Assam does not need Gujarat model, says Rahul

March 28, 2014 01:54 pm | Updated May 19, 2016 12:12 pm IST - GUWAHATI

India's ruling Congress party Vice-President Rahul Gandhi shakes hands with supporters during an election campaign rally in Dibrugarh, in the northeastern Indian state of Assam, Thursday, March 27, 2014. India will hold national elections from April 7 to May 12, kicking off a vote that many observers see as the most important election in more than 30 years in the world's largest democracy. (AP Photo/Anupam Nath)

India's ruling Congress party Vice-President Rahul Gandhi shakes hands with supporters during an election campaign rally in Dibrugarh, in the northeastern Indian state of Assam, Thursday, March 27, 2014. India will hold national elections from April 7 to May 12, kicking off a vote that many observers see as the most important election in more than 30 years in the world's largest democracy. (AP Photo/Anupam Nath)

Congress vice-president Rahul Gandhi said on Thursday that Assam did not need the BJP’s ‘Gujarat model’ for development, and the State needed its own model which was already there.

Addressing an election rally at Biswanth Chariali in the Tezpur Lok Sabha constituency, he said every State had its own knowledge base, history and thought, and one single model would not work everywhere.
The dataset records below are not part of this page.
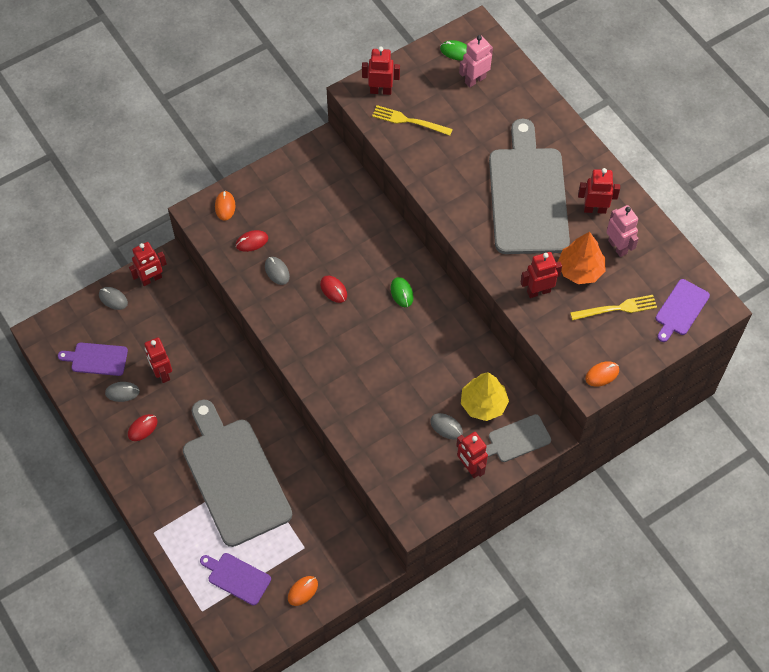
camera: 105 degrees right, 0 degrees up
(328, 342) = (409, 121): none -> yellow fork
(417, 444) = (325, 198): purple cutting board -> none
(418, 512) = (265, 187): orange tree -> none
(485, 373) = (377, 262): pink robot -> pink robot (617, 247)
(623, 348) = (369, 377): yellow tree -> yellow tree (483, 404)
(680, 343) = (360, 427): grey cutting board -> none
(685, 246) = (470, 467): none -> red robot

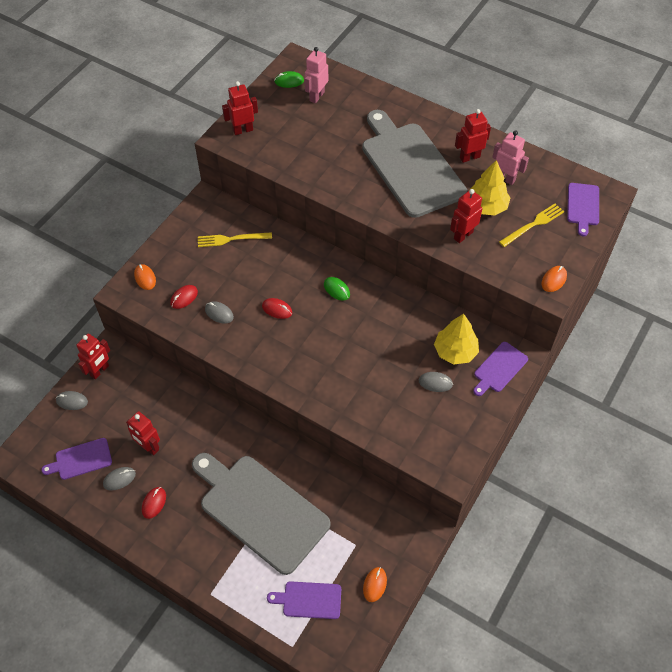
camera: 25 degrees left, 5 degrees down
(409, 121) = (279, 144): yellow fork -> yellow fork (231, 239)
(470, 467) = (474, 408): red robot -> none
(516, 439) = (499, 368): grey cutting board -> purple cutting board
(580, 270) = (486, 206): orange tree -> yellow tree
It was not the Narendra Modi government that shaped Gujarat’s model. The model, which had been in existence for long, was fashioned by women, workers and farmers of that State. While India was a country of thousands of ideas, the BJP believed that it was a country of only one idea.

Mr. Gandhi said the country should learn from Assam how to tackle violence though peaceful means and bring back peace to facilitate rapid development. He said the BJP-led National Democratic Alliance’s ‘India shining’ campaign during the 2004 general election went up like a hot air balloon, but it burst with a loud sound when the votes were counted. In 2009 too, the BJP’s campaign went up like another hot air balloon and the media said the Congress would not be able to form the government. But the balloon burst with a louder sound. The BJP’s campaign this time would burst three times louder. “I cannot speak of India shining. India will shine only when there is no poor man left in the country,” he said. Thousands of Congress workers defied a 12-hour State-wide bandh called by the National Democratic Front of Boroland (Songbjit) to attend the rally in support of Congress candidate Bhupen Kumar Bora. Later, Mr. Gandhi addressed another rally in the Dibrugarh Lok Sabha constituency of upper Assam.